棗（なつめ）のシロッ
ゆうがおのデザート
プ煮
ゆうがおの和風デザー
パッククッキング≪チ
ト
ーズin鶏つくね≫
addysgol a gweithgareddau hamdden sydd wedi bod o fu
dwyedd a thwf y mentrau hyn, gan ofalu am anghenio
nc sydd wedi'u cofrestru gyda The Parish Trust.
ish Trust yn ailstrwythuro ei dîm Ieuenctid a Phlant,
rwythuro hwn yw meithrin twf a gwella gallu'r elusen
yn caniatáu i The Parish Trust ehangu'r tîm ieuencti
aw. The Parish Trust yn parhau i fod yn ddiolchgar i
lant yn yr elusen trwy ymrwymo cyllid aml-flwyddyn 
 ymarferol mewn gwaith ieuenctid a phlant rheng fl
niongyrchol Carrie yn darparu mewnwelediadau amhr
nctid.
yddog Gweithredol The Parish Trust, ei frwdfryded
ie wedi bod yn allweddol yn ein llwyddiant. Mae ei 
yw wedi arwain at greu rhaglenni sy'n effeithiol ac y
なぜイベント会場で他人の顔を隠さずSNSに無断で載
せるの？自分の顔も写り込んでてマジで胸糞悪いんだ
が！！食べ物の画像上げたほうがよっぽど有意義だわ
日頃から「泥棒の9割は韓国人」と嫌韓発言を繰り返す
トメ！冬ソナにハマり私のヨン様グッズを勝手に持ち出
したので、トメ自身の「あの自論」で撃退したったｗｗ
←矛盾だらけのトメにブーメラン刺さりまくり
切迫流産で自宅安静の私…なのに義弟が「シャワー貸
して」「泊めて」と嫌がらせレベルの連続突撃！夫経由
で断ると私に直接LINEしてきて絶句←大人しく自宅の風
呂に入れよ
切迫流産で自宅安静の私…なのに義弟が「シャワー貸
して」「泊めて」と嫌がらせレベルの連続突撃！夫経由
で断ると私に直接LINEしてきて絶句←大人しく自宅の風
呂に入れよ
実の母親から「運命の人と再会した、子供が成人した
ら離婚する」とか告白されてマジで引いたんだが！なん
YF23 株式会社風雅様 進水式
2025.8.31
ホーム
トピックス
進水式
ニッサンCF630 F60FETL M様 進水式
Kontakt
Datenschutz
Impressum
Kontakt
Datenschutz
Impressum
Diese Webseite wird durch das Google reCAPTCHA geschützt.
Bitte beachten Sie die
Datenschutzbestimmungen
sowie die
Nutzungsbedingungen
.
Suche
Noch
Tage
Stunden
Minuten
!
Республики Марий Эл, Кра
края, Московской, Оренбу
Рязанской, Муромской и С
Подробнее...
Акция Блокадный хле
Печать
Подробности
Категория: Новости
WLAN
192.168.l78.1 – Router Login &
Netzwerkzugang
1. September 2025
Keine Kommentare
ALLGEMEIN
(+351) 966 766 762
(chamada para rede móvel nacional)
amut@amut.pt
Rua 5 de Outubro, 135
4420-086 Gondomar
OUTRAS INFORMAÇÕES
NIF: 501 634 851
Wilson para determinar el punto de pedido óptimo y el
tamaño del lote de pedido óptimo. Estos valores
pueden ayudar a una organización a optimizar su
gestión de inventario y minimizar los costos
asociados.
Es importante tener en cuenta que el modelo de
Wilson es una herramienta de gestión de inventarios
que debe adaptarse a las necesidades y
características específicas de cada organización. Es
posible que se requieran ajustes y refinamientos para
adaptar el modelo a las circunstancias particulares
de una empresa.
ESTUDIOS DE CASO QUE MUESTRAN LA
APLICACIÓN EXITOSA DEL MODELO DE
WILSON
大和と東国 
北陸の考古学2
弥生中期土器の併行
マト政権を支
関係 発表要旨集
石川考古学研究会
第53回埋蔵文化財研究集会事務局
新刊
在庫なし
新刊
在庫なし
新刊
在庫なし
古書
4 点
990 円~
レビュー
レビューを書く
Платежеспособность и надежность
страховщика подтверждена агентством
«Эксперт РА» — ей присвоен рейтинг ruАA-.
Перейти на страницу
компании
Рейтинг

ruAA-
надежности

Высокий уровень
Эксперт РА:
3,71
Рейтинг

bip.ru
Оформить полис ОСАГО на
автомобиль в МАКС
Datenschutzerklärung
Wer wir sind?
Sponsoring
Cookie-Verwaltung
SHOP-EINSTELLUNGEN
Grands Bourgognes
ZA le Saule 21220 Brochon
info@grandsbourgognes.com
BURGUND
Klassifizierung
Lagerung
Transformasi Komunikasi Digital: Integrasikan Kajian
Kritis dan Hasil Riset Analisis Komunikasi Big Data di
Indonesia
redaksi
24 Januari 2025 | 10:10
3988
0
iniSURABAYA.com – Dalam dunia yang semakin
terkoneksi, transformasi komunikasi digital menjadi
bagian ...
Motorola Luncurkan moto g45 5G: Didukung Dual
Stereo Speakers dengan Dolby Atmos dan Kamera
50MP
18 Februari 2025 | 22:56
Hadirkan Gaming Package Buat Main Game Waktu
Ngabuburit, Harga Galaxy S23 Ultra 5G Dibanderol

::::::::::

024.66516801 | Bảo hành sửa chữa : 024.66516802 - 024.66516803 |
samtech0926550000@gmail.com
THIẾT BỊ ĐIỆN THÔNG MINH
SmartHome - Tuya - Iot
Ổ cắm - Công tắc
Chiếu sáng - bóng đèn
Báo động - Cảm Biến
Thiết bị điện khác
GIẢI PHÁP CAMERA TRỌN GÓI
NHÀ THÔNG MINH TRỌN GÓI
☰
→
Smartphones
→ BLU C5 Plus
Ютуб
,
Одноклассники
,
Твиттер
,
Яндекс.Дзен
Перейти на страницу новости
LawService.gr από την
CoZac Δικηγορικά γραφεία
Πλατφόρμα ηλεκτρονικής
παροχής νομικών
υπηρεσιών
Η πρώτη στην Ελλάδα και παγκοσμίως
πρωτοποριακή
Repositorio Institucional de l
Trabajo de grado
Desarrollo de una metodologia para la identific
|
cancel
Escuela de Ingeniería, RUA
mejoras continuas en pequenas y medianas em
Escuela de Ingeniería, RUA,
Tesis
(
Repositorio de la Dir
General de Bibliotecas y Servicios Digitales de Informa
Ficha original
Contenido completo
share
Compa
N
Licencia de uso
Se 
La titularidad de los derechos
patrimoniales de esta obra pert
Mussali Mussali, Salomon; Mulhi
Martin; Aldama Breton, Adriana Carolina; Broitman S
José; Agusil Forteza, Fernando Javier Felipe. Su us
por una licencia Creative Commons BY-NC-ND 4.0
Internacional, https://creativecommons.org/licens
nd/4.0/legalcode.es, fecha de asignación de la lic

::::::::::

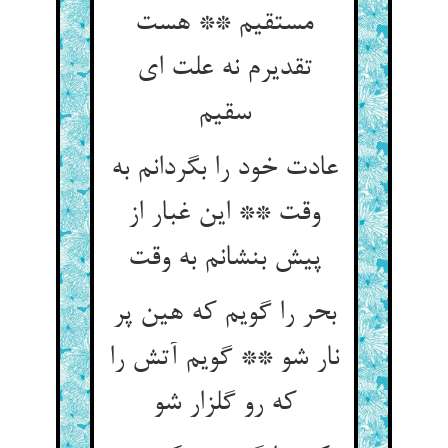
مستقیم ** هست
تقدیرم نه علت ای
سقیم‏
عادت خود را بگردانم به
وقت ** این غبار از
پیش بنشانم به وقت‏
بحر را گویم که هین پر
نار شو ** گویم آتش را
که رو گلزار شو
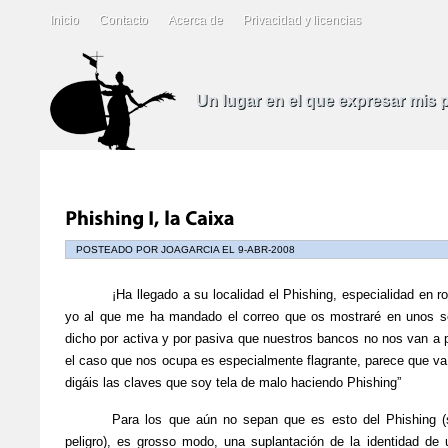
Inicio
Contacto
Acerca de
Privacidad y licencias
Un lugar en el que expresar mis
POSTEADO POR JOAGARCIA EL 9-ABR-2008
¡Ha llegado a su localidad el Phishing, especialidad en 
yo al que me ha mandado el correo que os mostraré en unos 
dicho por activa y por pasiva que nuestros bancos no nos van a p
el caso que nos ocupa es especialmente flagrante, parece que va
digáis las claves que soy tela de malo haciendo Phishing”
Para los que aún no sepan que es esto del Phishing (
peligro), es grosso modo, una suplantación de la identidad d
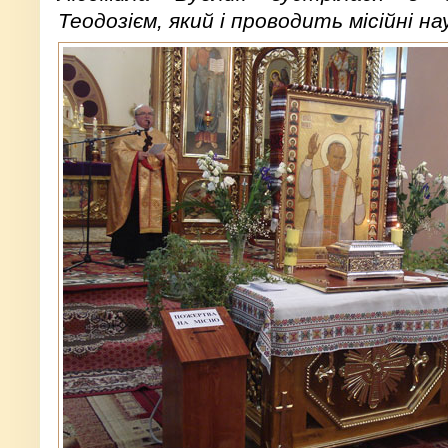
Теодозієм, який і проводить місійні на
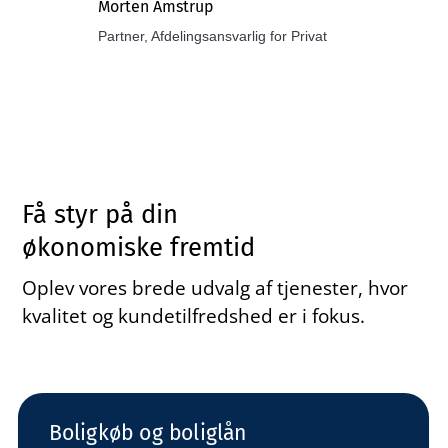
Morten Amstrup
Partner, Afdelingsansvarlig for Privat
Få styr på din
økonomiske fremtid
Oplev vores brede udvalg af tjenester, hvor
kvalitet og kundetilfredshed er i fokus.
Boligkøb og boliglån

::::::::::

Assignment:
In the data above, which lines lie between the line with "(chamada para rede móvel nacional)" and the line with "pueden ayudar a", inclusive? Print those lines exactly and nothing else.

Written answer:
(chamada para rede móvel nacional)
amut@amut.pt
Rua 5 de Outubro, 135
4420-086 Gondomar
OUTRAS INFORMAÇÕES
NIF: 501 634 851
Wilson para determinar el punto de pedido óptimo y el
tamaño del lote de pedido óptimo. Estos valores
pueden ayudar a una organización a optimizar su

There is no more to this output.